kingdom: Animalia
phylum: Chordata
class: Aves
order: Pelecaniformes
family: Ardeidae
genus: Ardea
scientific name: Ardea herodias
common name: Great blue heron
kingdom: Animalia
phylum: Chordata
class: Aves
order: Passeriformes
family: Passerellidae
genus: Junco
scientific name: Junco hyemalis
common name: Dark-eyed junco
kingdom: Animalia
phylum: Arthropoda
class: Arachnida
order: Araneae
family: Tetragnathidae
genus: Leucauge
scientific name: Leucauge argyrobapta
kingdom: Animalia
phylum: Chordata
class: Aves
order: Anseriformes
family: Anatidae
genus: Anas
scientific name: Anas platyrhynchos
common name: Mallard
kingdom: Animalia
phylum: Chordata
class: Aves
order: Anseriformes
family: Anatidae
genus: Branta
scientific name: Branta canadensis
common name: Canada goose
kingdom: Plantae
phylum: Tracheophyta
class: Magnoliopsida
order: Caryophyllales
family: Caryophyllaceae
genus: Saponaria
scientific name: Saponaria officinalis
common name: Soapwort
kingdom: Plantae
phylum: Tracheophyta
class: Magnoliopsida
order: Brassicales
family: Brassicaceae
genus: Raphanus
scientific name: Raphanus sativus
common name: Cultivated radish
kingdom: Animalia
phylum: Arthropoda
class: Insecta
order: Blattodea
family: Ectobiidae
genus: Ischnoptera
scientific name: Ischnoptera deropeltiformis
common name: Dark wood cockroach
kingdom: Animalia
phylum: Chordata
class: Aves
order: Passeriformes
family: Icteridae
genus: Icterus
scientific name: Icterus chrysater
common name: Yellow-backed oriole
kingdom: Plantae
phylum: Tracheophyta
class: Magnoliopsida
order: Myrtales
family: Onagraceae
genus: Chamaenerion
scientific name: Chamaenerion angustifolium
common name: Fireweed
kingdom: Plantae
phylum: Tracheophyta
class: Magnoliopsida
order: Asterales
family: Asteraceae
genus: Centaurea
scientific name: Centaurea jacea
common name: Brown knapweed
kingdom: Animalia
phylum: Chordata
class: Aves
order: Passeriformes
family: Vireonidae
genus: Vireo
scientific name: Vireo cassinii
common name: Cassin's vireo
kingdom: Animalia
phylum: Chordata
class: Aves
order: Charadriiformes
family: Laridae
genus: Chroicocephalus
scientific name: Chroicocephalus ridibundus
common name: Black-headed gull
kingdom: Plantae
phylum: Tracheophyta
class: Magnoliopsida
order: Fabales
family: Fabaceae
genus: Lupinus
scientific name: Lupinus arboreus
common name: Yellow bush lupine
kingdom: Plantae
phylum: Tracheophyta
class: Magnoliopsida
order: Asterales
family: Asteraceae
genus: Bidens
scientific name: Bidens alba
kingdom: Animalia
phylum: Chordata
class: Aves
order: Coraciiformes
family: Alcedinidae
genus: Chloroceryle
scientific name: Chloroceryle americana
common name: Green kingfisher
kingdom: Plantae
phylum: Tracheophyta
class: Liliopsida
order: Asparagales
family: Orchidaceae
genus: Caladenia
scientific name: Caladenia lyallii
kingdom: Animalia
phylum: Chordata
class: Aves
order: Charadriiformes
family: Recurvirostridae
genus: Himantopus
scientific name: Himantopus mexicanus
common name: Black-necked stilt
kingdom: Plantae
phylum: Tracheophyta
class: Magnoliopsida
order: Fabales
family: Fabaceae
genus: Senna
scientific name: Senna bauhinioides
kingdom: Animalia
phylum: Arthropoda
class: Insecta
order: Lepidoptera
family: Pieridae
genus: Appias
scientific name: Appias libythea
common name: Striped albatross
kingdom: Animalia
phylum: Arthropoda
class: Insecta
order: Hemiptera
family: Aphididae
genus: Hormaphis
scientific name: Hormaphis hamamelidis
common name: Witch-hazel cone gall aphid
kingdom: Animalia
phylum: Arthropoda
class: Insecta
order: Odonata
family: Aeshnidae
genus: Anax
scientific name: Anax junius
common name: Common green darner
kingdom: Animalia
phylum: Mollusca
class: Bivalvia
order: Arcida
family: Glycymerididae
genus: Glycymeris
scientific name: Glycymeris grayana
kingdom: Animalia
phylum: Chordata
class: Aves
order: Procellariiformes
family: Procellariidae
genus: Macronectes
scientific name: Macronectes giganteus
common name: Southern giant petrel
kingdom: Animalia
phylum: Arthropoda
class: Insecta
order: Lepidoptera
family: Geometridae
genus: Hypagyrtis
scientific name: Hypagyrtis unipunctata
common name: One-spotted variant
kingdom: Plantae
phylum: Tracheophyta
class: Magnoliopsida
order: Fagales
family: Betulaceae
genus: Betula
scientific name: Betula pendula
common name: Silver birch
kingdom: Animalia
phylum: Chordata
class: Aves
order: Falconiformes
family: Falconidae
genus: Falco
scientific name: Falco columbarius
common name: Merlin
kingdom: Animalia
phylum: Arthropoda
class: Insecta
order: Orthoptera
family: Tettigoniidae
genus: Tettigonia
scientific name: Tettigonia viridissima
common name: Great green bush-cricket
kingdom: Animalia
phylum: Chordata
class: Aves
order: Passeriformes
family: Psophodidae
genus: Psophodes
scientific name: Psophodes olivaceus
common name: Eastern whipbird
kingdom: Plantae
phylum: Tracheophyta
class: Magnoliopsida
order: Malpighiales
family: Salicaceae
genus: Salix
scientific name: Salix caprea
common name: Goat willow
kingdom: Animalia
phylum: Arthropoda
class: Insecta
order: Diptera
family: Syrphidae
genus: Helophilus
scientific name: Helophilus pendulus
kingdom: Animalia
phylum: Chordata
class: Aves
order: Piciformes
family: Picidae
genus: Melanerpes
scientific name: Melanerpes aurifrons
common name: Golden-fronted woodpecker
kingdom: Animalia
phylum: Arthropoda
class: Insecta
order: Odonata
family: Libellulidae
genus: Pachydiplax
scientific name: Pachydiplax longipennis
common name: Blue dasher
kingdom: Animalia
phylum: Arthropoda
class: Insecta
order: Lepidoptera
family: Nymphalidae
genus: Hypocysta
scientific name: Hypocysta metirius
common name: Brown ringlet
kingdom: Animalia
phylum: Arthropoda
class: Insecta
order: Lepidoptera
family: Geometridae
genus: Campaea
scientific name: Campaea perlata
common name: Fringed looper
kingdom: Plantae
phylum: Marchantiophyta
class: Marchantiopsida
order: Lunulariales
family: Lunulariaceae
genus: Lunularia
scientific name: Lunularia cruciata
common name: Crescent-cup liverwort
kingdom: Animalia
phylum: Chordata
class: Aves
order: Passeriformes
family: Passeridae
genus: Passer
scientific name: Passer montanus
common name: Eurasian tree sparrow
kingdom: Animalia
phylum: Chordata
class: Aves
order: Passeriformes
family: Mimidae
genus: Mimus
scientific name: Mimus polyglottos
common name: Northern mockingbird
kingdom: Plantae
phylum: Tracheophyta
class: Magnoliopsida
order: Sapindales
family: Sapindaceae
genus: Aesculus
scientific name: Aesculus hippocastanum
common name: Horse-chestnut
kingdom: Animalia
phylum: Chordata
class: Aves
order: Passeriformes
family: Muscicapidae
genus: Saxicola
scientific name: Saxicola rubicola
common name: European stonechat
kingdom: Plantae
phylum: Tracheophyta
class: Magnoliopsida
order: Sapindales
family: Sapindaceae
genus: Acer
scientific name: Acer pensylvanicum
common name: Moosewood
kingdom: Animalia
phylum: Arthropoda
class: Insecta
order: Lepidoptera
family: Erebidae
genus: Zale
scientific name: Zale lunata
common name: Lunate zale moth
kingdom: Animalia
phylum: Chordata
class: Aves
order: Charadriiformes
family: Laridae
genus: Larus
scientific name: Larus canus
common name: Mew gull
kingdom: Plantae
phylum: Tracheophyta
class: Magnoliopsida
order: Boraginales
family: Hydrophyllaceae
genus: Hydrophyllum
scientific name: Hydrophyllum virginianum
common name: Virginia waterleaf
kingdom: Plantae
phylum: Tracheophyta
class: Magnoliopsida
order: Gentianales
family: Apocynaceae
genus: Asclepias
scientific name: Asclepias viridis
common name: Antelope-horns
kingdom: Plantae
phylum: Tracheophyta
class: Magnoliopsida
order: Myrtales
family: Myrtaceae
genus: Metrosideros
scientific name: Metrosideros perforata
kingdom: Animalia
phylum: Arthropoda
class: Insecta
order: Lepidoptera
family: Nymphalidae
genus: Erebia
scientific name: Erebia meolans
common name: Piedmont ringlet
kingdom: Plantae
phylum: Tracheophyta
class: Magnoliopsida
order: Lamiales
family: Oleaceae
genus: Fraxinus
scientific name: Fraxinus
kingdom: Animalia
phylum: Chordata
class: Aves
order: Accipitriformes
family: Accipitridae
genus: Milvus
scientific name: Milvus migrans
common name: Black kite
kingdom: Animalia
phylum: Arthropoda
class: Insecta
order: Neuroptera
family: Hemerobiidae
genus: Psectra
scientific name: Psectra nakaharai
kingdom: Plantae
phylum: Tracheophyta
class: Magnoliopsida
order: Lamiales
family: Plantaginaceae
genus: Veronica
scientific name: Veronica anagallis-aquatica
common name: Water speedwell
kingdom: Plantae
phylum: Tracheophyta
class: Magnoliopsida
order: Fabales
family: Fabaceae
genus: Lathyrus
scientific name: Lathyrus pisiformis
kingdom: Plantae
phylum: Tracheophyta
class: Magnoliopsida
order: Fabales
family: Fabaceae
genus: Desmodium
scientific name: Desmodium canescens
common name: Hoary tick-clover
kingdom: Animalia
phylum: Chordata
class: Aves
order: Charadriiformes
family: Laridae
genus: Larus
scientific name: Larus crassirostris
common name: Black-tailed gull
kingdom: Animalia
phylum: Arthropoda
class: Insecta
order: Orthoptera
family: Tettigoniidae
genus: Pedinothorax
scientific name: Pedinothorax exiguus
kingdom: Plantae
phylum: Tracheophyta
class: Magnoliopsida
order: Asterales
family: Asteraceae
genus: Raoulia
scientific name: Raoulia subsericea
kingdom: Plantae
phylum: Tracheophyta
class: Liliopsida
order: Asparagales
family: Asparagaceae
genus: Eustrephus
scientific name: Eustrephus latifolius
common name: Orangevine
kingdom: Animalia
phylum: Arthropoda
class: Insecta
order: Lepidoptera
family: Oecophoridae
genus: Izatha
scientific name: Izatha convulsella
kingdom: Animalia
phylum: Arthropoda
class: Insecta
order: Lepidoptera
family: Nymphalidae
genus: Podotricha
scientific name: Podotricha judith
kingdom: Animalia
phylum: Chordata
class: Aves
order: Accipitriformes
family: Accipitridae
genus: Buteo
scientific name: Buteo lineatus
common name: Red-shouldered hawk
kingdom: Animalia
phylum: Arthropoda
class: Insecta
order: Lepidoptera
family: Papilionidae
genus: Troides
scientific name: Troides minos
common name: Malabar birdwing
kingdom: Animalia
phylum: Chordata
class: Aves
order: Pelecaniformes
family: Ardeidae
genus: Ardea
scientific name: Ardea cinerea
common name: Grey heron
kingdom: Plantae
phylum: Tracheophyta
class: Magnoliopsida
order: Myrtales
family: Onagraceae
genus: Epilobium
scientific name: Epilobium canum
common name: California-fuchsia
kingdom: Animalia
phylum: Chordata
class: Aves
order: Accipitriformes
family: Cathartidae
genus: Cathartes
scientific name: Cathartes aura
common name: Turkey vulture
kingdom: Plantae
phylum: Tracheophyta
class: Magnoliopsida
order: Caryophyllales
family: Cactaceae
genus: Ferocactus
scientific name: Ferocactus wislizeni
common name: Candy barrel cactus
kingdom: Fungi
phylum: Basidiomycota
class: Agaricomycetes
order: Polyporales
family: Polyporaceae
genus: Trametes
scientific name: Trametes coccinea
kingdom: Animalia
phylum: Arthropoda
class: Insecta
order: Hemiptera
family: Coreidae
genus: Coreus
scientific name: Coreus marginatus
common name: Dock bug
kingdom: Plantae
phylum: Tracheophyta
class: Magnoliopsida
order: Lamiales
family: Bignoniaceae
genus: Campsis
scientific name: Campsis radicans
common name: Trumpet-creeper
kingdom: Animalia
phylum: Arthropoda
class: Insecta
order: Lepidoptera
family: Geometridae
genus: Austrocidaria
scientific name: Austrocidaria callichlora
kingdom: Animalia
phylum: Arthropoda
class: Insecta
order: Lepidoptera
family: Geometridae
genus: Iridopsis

--*--

*Your task:* Copy the lines from the first one through the line with "family: Tetragnathidae", replacing "common name" with "vernacular name" and leaving everything else unchanged.

*Exercise result:*
kingdom: Animalia
phylum: Chordata
class: Aves
order: Pelecaniformes
family: Ardeidae
genus: Ardea
scientific name: Ardea herodias
vernacular name: Great blue heron
kingdom: Animalia
phylum: Chordata
class: Aves
order: Passeriformes
family: Passerellidae
genus: Junco
scientific name: Junco hyemalis
vernacular name: Dark-eyed junco
kingdom: Animalia
phylum: Arthropoda
class: Arachnida
order: Araneae
family: Tetragnathidae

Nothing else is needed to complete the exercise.